To address potential endogeneity between trade flows and energy transition performance, the empirical strategy relies on fixed effects estimations complemented by two-stage least squares (2SLS) as a robustness check. The results show that the impact of critical mineral trade is highly heterogeneous and depends both on the stage of processing and the level of economic development. At the global level, unprocessed mineral exports are negatively and significantly associated with REO, suggesting that reliance on raw material exports may hinder domestic renewable diversification. On the import side, a contrasting pattern emerges: unprocessed mineral imports are positively associated with REO, while processed imports exhibit a negative relationship.
A clear development divide emerges from the heterogeneity analysis.
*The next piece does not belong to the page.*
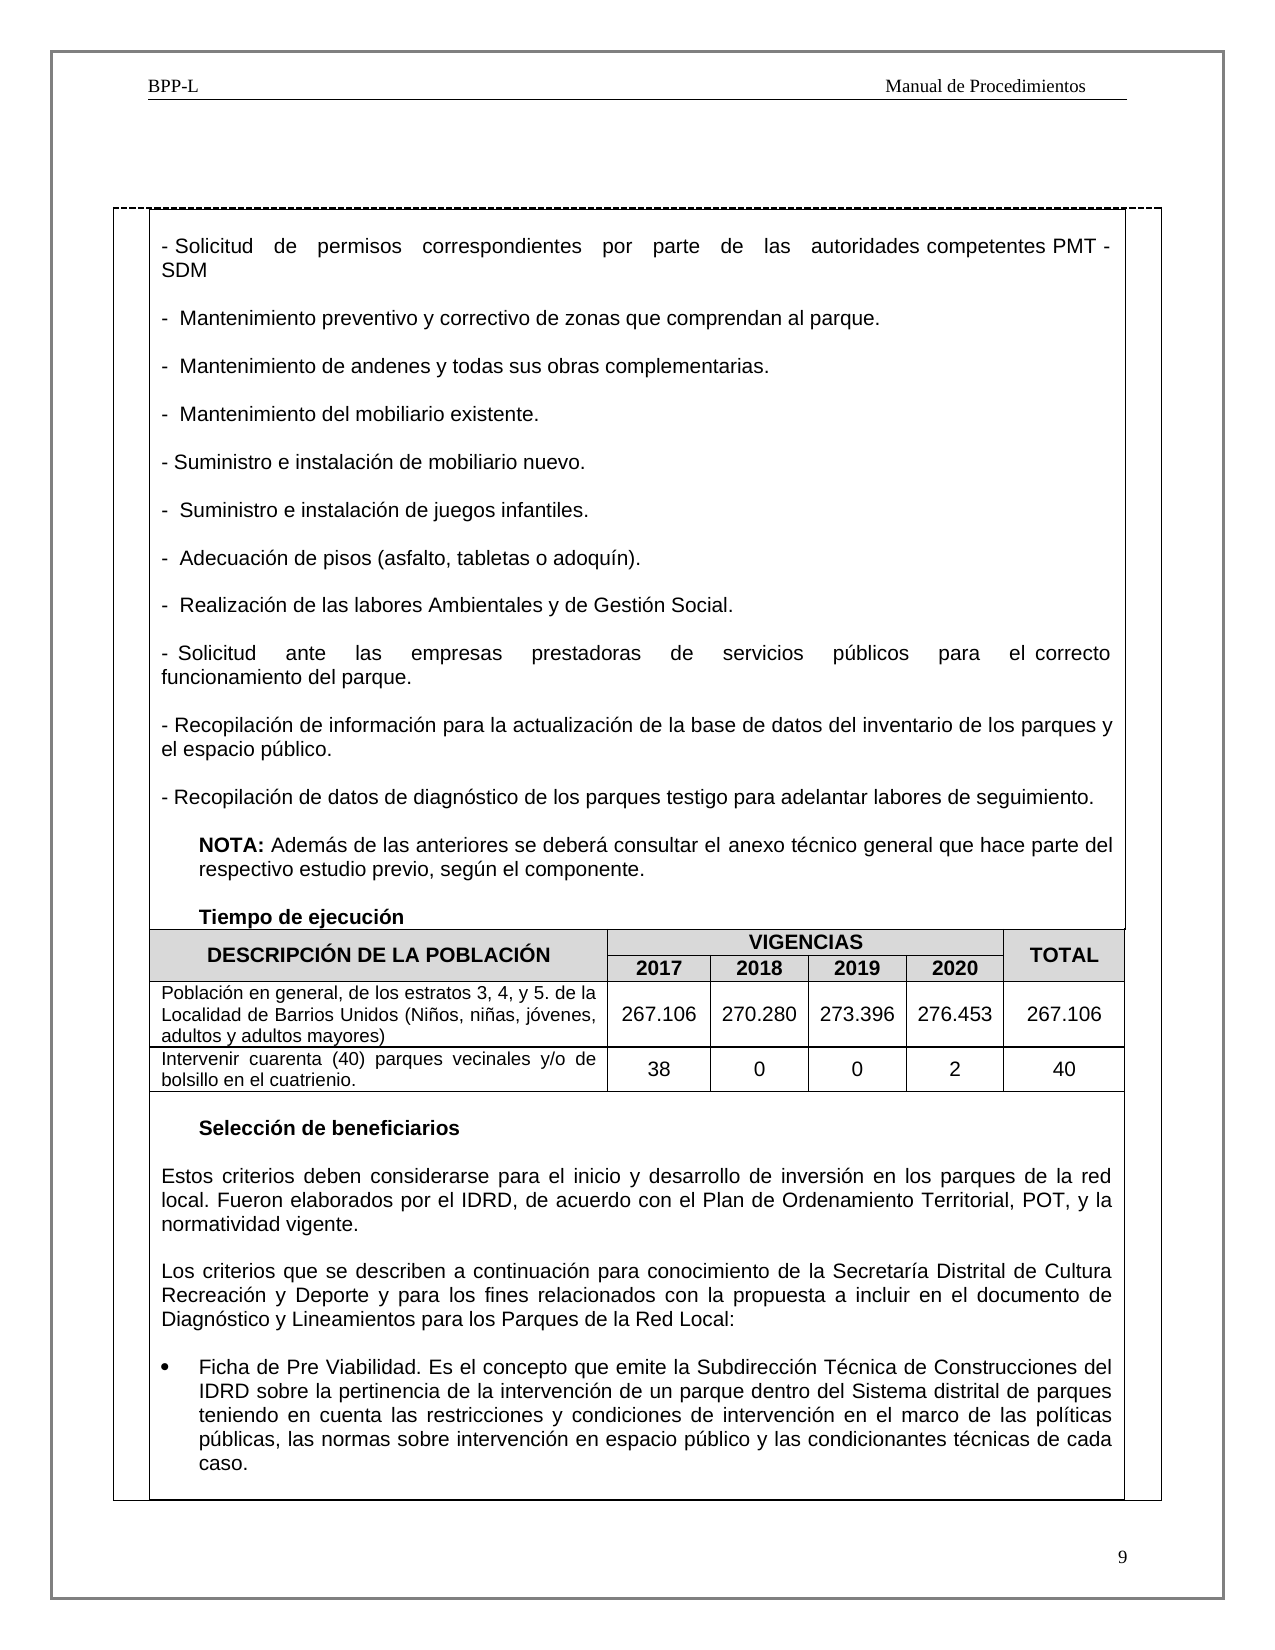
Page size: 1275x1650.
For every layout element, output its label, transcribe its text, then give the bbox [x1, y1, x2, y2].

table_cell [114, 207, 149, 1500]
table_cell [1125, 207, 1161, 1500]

In developed economies, mineral trade—particularly in processed forms—is positively associated with renewable electricity share, reflecting stronger technological capabilities and industrial integration. In contrast, these effects weaken or reverse in developing countries. Processed mineral imports exhibit a negative and significant impact in developing economies. Unprocessed exports are also negatively associated with REO in these countries, pointing to persistent patterns of extractive specialization and limited value addition.
Technology-specific results reinforce this divergence. For solar energy, processed mineral exports are positively associated with deployment in developed countries but become insignificant in developing economies, while processed imports show negative effects. For wind energy, interaction effects are consistently negative across all trade variables, indicating that both imports and exports—regardless of processing stage—are associated with weaker deployment outcomes in developing countries.